The debut of Charron and Houde as Scouts did not go well, as they were shutout 0-6 by the Kings. In their second game however, Charron led the way with three assists in a 4-4 tie with Pittsburgh. Charron would go on to score 42 points in 51 games with the Scouts in '74-'75, and 71 points in 78 games in '75-'76, making him the Scouts all-time leading scorer, and the only player to score 100 or more points in a Scouts uniform.
Tuesday, January 6, 2009
As you can see below in my chart of team-by-team results for both years of their existence, the Scouts had success when they met up with the Washington Capitals or California Golden Seals. If they had to play one of the other 15 teams in the league, things didn't go so well.

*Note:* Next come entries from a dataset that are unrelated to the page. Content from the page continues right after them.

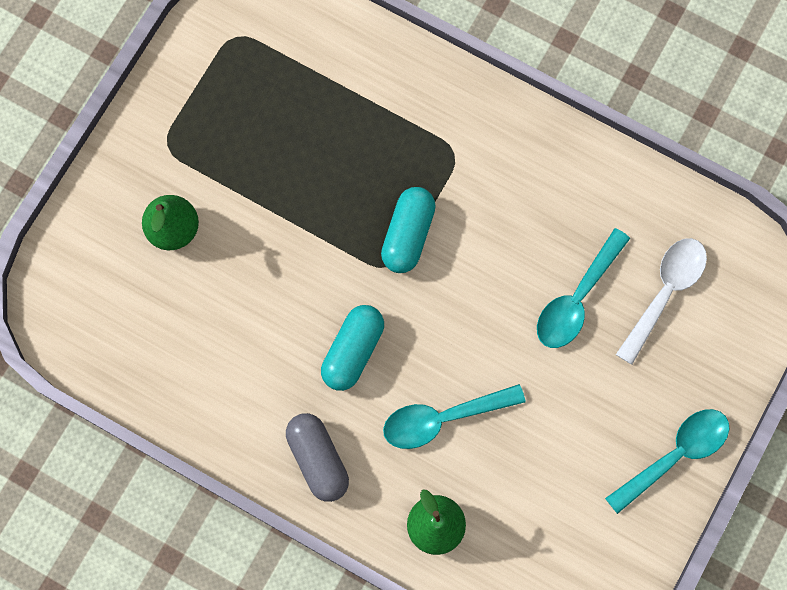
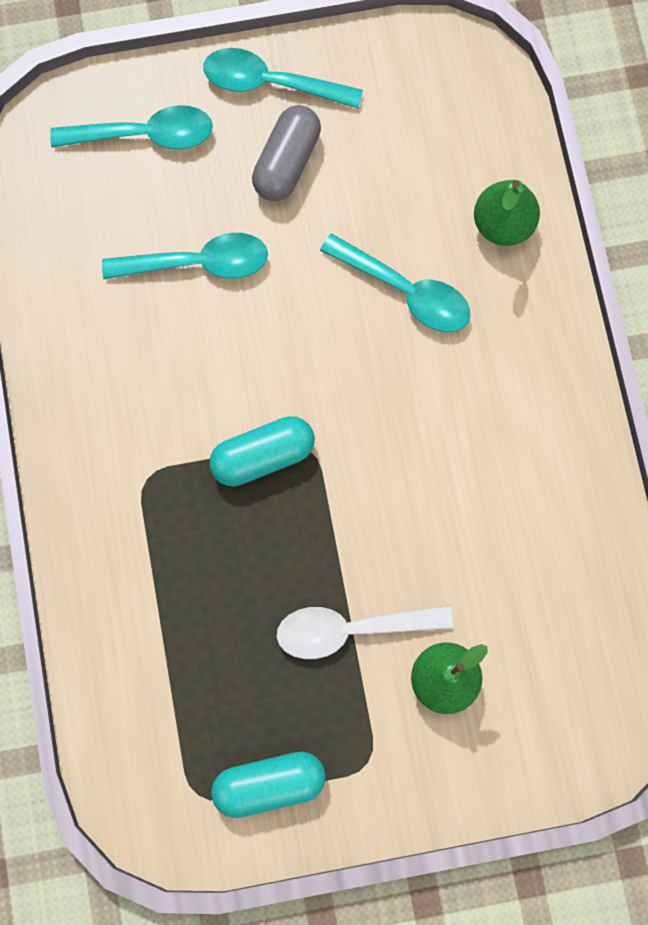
camera: 130 degrees left, 0 degrees up
grey capsule [286,413,349,502] -> grey capsule moved to [252,105,321,201]
turquoise capsule [321,305,384,391] -> turquoise capsule moved to [211,752,326,818]
white spoon [616,238,707,365] -> white spoon moved to [277,605,453,659]
none -> turquoise spoon [50,105,213,149]

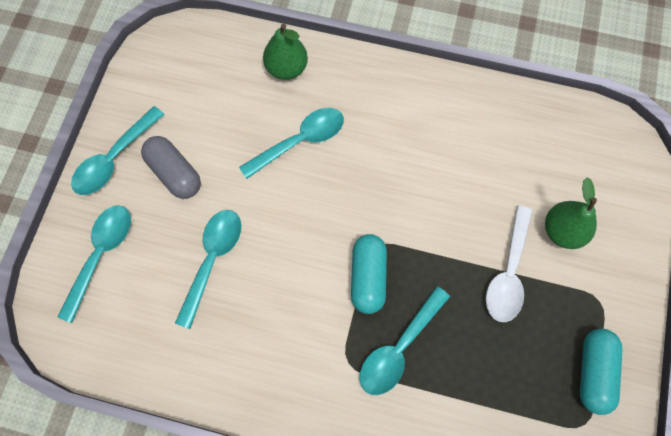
camera: 65 degrees left, 5 degrees down
none -> turquoise spoon [360,286,450,395]

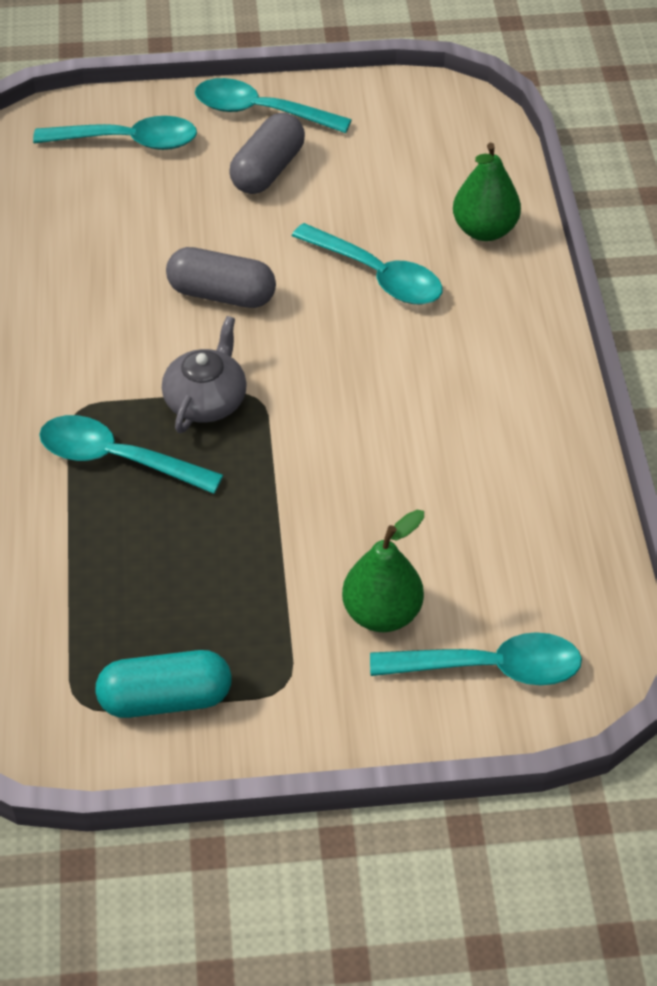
camera: 70 degrees right, 20 degrees down
turquoise spoon [175,210,241,329] -> turquoise spoon moved to [370,632,582,685]
turquoise capsule [351,234,387,314] -> grey teapot [162,316,247,433]
white spoon [486,205,533,322] -> none
none -> grey capsule [166,247,276,308]

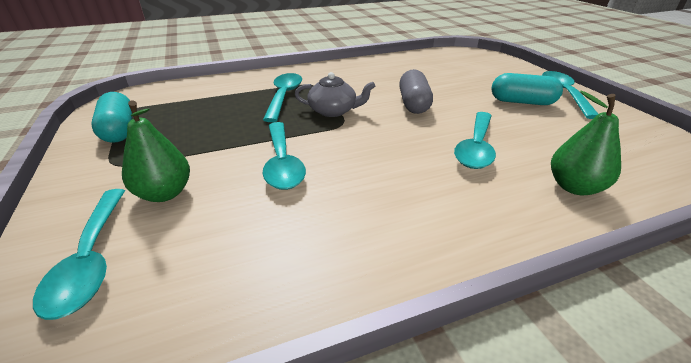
camera: 75 degrees right, 15 degrees down
turquoise spoon [33,116,197,150] -> turquoise spoon moved to [263,122,306,190]
grey capsule [229,113,305,194] -> turquoise capsule [491,73,563,105]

They got at least one point off of every team, but never a W against Buffalo, Philadelphia or Atlanta in 28 combined attempts.
The fact that they beat up on the Capitals does reflect well on the Scouts, as the Caps were the only team that the Scouts were really on an even playing field with. GM Sid Abel and his staff were able to squeeze considerably more talent out of the nearly barren expansion draft than their counterparts in Washington.
If you think the .241 overall points percentage is bad, consider that it was .194 against all opponents other than the Capitals and Seals.
Monday, January 5, 2009
I haven't been able to find attendance figures online for 1974-1976, so I'll be tracking the attendance game by game as I go through the microfilm. My prediction is that as the losses pile up, attendance will just get worse after an already shaky start.
Click the pic for the KC Times wrap and summary:
Sadly, the Scouts would have only 14 more victories to celebrate that season, and just 12 during their next (and last).